Copy the rows below word for word, from their first line through the line that contains "(346) 2011, декабрь", with both of those lines included.

[Dataset entries]
============================================================

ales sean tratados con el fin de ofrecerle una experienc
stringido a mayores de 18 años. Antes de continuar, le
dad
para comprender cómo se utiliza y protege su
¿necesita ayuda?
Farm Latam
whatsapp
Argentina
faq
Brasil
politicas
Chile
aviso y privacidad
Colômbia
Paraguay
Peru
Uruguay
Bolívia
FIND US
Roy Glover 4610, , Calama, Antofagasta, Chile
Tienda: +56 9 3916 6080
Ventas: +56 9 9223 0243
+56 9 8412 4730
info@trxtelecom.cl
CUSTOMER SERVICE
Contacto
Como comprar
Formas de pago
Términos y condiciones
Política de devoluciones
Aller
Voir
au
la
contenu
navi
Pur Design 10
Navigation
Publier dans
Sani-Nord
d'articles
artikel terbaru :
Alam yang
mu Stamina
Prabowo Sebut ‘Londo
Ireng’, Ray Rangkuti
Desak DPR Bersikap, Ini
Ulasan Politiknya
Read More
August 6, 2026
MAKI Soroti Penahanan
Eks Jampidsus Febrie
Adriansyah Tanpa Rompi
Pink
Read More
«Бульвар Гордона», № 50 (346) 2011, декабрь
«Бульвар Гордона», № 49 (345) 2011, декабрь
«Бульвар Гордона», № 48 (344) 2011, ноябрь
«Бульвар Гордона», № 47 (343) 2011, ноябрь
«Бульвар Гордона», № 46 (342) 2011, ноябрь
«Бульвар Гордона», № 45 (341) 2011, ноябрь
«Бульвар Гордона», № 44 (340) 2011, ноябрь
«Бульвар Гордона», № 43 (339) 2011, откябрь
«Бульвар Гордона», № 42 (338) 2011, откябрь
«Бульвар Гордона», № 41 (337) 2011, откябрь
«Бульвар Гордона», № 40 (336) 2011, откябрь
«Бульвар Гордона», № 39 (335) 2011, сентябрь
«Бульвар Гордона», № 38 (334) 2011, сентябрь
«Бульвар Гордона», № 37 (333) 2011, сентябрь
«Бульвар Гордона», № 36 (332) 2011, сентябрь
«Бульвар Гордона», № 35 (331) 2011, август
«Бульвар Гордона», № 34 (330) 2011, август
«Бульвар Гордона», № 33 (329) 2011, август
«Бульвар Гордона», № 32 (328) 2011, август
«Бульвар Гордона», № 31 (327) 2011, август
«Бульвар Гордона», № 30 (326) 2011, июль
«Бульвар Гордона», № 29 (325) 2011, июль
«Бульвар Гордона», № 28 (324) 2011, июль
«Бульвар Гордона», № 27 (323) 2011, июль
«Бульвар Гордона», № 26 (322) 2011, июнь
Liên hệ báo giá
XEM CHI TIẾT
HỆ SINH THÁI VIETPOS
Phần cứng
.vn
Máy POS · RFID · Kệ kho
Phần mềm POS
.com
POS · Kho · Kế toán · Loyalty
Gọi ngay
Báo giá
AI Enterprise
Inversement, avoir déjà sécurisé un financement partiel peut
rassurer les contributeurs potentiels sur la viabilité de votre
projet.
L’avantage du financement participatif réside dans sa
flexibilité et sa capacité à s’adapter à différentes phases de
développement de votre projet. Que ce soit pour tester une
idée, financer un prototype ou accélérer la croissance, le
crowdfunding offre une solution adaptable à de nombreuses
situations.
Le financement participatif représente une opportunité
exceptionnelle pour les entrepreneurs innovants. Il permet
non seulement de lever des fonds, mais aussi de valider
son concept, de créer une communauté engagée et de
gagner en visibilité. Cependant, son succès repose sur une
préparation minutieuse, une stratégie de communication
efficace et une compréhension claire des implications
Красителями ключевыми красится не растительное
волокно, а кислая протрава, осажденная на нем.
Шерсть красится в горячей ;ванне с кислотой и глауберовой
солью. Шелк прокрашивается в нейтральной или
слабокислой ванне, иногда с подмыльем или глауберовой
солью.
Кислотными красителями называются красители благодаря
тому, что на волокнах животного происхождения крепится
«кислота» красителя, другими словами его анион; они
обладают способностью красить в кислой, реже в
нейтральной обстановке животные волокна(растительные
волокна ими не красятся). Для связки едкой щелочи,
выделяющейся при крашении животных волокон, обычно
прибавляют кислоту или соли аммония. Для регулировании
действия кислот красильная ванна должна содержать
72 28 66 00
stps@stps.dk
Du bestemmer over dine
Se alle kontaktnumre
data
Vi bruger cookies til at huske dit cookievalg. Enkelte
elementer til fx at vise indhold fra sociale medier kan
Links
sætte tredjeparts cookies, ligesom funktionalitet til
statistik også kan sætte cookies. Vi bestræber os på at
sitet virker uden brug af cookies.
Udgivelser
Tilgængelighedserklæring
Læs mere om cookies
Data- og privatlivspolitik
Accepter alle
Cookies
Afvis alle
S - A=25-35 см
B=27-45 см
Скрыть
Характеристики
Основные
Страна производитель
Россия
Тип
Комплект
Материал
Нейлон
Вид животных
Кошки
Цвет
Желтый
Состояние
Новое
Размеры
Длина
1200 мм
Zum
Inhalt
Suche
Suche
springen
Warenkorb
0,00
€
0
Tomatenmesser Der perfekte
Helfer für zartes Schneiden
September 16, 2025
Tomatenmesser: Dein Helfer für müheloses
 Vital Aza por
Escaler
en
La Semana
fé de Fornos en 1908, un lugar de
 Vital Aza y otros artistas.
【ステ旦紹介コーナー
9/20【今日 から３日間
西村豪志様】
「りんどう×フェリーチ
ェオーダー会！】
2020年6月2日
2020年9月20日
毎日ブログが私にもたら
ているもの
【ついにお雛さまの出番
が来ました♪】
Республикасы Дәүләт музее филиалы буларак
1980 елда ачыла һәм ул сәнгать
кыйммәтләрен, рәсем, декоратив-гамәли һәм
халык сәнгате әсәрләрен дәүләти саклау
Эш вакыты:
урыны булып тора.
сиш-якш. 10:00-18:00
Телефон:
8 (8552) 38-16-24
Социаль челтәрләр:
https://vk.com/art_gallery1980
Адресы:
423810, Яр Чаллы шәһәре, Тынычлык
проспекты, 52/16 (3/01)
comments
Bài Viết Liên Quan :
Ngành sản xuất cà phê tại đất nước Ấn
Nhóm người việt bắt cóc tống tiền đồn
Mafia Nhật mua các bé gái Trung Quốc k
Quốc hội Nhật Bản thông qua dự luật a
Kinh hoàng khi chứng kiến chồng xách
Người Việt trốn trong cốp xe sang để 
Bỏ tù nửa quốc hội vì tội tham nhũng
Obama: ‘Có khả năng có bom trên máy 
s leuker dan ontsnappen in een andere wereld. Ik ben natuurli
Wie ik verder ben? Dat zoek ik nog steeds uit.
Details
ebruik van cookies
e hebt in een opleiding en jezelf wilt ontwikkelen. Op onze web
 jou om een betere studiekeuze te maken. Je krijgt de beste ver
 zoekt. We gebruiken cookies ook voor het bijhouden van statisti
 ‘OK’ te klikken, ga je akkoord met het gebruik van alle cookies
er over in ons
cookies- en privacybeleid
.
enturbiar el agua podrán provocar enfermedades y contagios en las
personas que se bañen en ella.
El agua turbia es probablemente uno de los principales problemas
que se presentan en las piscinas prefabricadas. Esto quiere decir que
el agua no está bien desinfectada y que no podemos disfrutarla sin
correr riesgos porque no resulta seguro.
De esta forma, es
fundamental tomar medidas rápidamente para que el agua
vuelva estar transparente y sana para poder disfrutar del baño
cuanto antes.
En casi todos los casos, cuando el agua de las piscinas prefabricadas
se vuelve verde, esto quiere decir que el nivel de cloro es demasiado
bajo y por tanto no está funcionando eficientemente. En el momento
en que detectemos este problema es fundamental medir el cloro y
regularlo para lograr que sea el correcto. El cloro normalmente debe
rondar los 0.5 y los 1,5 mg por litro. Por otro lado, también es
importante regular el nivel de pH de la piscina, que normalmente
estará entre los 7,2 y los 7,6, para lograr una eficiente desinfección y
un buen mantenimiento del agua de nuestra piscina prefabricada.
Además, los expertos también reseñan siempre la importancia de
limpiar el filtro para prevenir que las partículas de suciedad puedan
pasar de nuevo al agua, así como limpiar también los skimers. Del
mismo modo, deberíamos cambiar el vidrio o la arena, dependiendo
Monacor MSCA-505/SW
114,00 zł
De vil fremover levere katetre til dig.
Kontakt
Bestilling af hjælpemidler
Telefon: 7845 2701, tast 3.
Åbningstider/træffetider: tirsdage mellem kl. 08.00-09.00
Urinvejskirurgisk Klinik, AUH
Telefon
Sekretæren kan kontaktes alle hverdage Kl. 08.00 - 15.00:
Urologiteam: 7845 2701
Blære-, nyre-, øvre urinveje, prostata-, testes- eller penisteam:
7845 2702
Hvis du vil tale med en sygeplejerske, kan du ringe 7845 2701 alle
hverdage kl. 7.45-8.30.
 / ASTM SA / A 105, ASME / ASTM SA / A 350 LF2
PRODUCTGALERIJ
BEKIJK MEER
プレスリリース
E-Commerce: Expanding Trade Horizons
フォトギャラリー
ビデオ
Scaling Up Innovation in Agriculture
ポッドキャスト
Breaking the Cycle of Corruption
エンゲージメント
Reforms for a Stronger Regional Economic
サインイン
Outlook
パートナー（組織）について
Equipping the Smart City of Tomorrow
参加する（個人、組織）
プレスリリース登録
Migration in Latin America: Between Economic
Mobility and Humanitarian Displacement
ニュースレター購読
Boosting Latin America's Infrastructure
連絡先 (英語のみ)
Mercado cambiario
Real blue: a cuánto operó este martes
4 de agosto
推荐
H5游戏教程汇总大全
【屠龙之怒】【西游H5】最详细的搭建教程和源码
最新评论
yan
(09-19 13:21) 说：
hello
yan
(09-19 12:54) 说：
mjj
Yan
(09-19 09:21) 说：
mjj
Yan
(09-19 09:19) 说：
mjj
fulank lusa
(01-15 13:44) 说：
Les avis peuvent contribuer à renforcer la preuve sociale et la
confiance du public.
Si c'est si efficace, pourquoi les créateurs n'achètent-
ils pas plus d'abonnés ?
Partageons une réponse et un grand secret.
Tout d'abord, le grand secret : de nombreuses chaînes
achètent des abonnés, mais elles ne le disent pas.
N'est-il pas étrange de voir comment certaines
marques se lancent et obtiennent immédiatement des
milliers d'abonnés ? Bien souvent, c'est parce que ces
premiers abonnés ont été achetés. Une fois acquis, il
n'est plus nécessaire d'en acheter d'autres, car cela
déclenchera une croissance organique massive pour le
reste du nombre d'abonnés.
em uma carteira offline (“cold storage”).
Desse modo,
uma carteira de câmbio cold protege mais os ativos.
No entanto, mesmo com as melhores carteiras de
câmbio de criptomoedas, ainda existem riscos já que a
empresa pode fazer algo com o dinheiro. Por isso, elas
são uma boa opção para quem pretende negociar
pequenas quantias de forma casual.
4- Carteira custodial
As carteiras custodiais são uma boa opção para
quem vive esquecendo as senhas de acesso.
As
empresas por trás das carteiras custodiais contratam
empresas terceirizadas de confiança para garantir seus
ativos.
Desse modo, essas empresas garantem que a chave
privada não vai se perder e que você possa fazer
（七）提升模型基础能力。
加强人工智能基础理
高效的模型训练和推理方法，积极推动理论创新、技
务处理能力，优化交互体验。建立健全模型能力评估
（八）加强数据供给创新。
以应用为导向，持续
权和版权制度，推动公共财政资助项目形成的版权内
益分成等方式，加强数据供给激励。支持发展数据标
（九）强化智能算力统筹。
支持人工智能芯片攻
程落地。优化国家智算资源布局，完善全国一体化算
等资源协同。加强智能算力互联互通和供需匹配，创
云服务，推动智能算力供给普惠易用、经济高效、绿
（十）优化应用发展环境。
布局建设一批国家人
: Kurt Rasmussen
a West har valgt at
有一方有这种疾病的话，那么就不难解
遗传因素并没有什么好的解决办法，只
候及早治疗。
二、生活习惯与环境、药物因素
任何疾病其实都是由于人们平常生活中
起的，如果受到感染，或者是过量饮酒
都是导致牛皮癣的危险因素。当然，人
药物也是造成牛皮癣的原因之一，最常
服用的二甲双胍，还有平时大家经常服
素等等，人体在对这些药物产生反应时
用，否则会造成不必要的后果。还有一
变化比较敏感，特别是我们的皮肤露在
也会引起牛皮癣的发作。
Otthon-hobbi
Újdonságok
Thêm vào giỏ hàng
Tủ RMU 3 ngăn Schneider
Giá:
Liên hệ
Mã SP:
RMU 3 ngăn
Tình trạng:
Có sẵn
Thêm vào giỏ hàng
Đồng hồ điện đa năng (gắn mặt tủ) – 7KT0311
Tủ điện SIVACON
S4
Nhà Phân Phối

============================================================

Your response.
ales sean tratados con el fin de ofrecerle una experienc
stringido a mayores de 18 años. Antes de continuar, le
dad
para comprender cómo se utiliza y protege su
¿necesita ayuda?
Farm Latam
whatsapp
Argentina
faq
Brasil
politicas
Chile
aviso y privacidad
Colômbia
Paraguay
Peru
Uruguay
Bolívia
FIND US
Roy Glover 4610, , Calama, Antofagasta, Chile
Tienda: +56 9 3916 6080
Ventas: +56 9 9223 0243
+56 9 8412 4730
info@trxtelecom.cl
CUSTOMER SERVICE
Contacto
Como comprar
Formas de pago
Términos y condiciones
Política de devoluciones
Aller
Voir
au
la
contenu
navi
Pur Design 10
Navigation
Publier dans
Sani-Nord
d'articles
artikel terbaru :
Alam yang
mu Stamina
Prabowo Sebut ‘Londo
Ireng’, Ray Rangkuti
Desak DPR Bersikap, Ini
Ulasan Politiknya
Read More
August 6, 2026
MAKI Soroti Penahanan
Eks Jampidsus Febrie
Adriansyah Tanpa Rompi
Pink
Read More
«Бульвар Гордона», № 50 (346) 2011, декабрь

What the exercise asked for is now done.